-------- SOURCE DATA --------
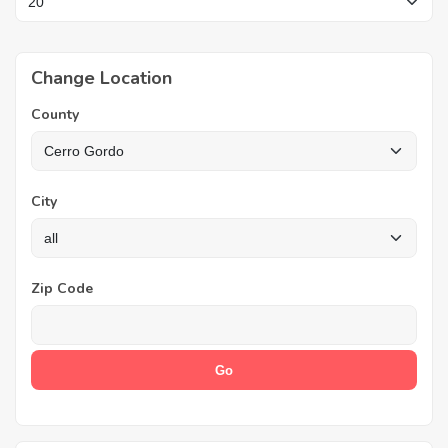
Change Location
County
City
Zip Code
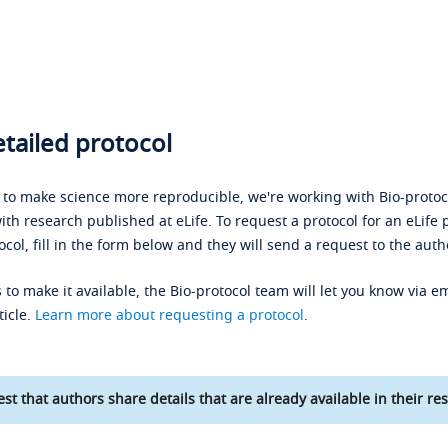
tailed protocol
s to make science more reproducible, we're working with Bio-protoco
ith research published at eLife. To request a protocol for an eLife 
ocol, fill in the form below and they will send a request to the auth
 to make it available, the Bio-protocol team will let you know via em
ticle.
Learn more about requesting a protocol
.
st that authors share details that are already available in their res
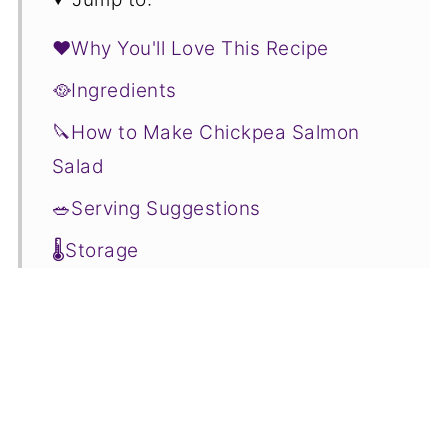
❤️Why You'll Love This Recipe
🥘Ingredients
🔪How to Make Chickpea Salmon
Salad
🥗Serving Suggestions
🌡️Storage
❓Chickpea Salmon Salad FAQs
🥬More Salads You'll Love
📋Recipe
--------
-------- SOURCE DATA --------
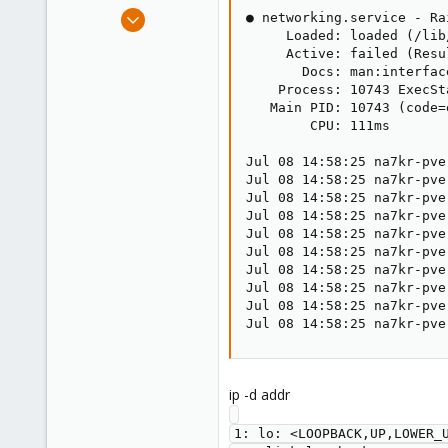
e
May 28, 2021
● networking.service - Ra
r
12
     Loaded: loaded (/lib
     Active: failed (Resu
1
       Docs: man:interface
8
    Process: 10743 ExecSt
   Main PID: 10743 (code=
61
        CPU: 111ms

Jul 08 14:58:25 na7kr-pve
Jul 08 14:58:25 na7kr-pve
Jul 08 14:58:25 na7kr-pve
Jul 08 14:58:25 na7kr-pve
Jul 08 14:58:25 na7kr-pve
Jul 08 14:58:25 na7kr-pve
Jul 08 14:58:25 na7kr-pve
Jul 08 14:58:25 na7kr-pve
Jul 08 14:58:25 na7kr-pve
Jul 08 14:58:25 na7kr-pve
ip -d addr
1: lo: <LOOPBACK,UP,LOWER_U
--------
-------- SOURCE DATA --------
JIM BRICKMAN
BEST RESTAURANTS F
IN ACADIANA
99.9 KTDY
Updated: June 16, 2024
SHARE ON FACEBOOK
--------
The lines to return are those in the entries above that hold "Salmon".

🔪How to Make Chickpea Salmon
❓Chickpea Salmon Salad FAQs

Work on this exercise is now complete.